Announcing the Higgs Family of LLMs

June 5, 2024

Since founding Boson AI in 2023, we have dedicated ourselves to empower enterprises with AI technologies, with a mission to transform how stories are told, knowledge is learned, and insights are gathered. We helped customers build intelligent agents to interact with their users by playing various roles, including game characters, language tutors, insurance agents and financial advisors.

Today, we are excited to share our open-source series of Higgs family of large language models with the community to foster innovation. The first model, Higgs-Llama-3-70B, is a powerful chat model based on Meta’s LLaMA-3-base. It is specially tuned for role-playing while being competitive in general-domain instruction-following and reasoning.

Role Playing

Our customers want models with personality and character. Beyond the general abilities of a “helpful AI assistant”, models need to be able to act as a patient teacher, competent financial adviser, sympathetic companion, an evil villain, or an ambiguous protagonist straddling the line between good and evil.

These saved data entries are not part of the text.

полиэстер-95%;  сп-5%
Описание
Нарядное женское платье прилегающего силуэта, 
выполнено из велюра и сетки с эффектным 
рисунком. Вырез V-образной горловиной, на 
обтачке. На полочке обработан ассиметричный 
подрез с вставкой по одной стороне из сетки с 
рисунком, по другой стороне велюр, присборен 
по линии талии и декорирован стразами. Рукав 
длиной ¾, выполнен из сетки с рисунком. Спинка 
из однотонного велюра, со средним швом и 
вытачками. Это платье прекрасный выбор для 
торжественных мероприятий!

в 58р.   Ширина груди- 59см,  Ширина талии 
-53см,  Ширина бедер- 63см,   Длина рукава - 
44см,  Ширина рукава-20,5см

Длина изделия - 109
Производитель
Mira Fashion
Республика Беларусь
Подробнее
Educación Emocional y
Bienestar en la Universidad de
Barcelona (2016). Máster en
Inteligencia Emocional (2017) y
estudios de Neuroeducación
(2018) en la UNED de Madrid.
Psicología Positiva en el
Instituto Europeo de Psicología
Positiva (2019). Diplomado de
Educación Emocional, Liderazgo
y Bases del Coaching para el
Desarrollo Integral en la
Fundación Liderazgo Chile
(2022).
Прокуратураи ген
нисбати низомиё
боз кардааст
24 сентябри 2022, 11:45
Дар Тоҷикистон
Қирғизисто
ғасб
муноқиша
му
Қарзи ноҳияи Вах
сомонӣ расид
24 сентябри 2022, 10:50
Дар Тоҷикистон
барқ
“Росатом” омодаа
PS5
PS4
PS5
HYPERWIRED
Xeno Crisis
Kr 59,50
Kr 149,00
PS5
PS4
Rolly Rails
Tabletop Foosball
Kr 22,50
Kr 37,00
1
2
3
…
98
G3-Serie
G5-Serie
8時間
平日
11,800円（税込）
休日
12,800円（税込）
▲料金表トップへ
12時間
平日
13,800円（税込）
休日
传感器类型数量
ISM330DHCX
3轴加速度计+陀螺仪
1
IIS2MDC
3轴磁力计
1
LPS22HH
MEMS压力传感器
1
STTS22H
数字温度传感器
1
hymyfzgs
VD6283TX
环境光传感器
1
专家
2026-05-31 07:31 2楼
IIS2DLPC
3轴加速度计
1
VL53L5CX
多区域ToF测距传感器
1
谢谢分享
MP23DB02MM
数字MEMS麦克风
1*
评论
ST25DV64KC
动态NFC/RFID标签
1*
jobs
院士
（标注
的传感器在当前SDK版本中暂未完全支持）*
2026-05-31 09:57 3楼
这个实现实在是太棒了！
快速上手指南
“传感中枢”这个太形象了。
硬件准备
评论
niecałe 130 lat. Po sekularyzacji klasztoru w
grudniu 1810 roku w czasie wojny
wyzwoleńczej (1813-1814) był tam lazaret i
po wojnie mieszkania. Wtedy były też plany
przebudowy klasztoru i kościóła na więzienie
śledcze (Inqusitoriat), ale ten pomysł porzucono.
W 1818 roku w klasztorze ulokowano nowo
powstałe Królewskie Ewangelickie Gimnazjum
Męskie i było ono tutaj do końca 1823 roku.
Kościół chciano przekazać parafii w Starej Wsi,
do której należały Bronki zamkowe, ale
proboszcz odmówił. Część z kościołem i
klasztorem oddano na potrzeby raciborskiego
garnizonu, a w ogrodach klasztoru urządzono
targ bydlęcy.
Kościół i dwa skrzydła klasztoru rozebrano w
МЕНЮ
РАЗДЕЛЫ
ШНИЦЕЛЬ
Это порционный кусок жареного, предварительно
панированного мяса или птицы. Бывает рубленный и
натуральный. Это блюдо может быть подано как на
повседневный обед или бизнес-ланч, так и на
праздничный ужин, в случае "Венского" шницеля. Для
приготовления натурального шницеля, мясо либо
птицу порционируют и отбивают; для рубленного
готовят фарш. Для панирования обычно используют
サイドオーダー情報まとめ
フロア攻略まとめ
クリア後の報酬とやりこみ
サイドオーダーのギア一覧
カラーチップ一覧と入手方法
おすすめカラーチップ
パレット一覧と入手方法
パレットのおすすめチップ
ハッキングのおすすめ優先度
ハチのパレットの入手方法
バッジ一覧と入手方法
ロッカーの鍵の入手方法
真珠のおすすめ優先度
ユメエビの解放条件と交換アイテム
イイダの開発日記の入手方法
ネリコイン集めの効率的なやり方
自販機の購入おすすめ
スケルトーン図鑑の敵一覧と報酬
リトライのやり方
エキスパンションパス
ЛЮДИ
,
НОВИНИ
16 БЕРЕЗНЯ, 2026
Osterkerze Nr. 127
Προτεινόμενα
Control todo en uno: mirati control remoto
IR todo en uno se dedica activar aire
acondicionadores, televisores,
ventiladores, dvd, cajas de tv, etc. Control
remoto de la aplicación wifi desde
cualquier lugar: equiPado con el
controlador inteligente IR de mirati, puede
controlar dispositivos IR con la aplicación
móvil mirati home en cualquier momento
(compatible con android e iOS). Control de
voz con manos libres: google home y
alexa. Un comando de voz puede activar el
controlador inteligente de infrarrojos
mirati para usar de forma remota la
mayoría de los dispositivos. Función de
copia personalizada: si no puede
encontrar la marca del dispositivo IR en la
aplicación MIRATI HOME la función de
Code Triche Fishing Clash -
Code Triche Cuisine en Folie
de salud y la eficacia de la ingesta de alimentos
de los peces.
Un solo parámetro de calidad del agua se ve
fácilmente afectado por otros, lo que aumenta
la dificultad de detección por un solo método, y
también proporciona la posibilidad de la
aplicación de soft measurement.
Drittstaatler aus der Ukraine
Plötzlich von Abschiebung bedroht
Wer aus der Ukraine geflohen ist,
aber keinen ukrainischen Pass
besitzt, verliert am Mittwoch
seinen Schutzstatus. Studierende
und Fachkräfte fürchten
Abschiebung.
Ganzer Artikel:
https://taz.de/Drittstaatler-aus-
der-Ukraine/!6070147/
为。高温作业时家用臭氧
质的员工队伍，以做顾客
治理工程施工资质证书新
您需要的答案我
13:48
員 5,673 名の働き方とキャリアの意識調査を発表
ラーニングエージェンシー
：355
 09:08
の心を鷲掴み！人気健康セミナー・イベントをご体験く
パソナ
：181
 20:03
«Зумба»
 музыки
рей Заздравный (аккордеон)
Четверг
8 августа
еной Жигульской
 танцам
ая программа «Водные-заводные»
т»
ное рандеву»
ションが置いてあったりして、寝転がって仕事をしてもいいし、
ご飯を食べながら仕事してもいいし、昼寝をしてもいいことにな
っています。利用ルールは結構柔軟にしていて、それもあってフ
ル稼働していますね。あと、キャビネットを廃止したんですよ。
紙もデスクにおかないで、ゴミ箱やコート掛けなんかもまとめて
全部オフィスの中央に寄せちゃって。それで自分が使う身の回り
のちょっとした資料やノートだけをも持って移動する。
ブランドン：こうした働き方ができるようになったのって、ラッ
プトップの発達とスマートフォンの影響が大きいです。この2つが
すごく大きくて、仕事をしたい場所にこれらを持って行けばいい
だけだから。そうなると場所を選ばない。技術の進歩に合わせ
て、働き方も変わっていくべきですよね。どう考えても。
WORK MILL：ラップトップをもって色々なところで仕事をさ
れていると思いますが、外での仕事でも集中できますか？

In order to achieve this, models need the ability to follow and adapt to story and scene context, rather than just emulate a known character. A hero may be tempted in a particular situation, while a villain may be perfectly willing to provide sound advice in poetry, given the right context. To accomplish specific missions, goals and instructions, agents require strong general-domain reasoning ability.

We built both pretraining and post-training pipelines to generate models that excel in role playing. The current release showcases the effectiveness of our post-training pipeline. We choose Meta’s LLama-3 base model as a strong starting point. This is followed by our in-house teacher models and toolings to guide the alignment, making the fine-tuned model strong in both general-domain tasks and role playing.

Benchmarks

All benchmarks lead to eventual overfitting, including those for LLMs. Training on data, particularly beneficial for benchmarks typically does not improve (or even worsen) role playing performance. We worked to exclude benchmark data, including their training examples, from our fine-tuning data.

We highlight our results on two new and challenging benchmarks: MMLU-Pro and Arena-hard. MMLU-Pro extends the popular MMLU benchmark. We believe that it suffers from less overfitting by other released models as well, as it was released only recently (it was released after our models finished training).

Model MMLU-Pro
GPT-4o 72.6
Gemini-1.5-Pro 69.0
Claude-3-Opus 68.5
GPT-4-Turbo 63.7
Higgs-Llama-3-70B 63.2
Gemini-1.5-Flash 59.1
Claude-3-Sonnet 56.8
Llama-3-70B-Instruct 56.2

Arena-hard contains 500 challenging real user queries from the popular Chatbot Arena.

Model Arena-Hard
GPT-4o 79.5
Gemini-1.5-Pro 72.0
Claude-3-Opus 60.4
Higgs-Llama-3-70B 49.6
Gemini-1.5-Flash 49.6
Claude-3-Sonnet 46.8
Claude-3-Haiku 41.5
Llama-3-70B-Instruct 41.1
GPT-4-0613 37.9
Mistral-Large 37.7

With the same base model, Higgs-Llama-3-70B outperforms Meta’s LLama-3-70B-Instruct on 6 widely-used benchmarks.

MMLU-Pro Arena-Hard AlpacaEval
2.0 LC
MMLU GPQA DROP
(F1,3-shot)
GPT-4o 72.6 82.6 57.5 87.2 49.9 83.7
Higgs-Llama-3-70B 63.2 49.6 38.6 80.8 42.1 81.6
LLama-3-70B-Instruct 56.2 41.1 34.4 80.2 41.3 81.4

What’s Next?

Higgs-Llama-3-70B is but an appetizer of what Boson AI offers. We will dive into the role playing performance, the post-training pipeline, our experience in building a datacenter from scratch, using GPUs in the cloud, straddling multiple providers in the future. This includes releasing more models from the Higgs family.

We would like to thank our customers for their constructive feedback and the excellent technical support from our friends at NVIDIA, Arc Compute, eStruxture, Crusoe, AWS and Scaleway. This wouldn’t have been possible without them. There are more stories to be told in the future.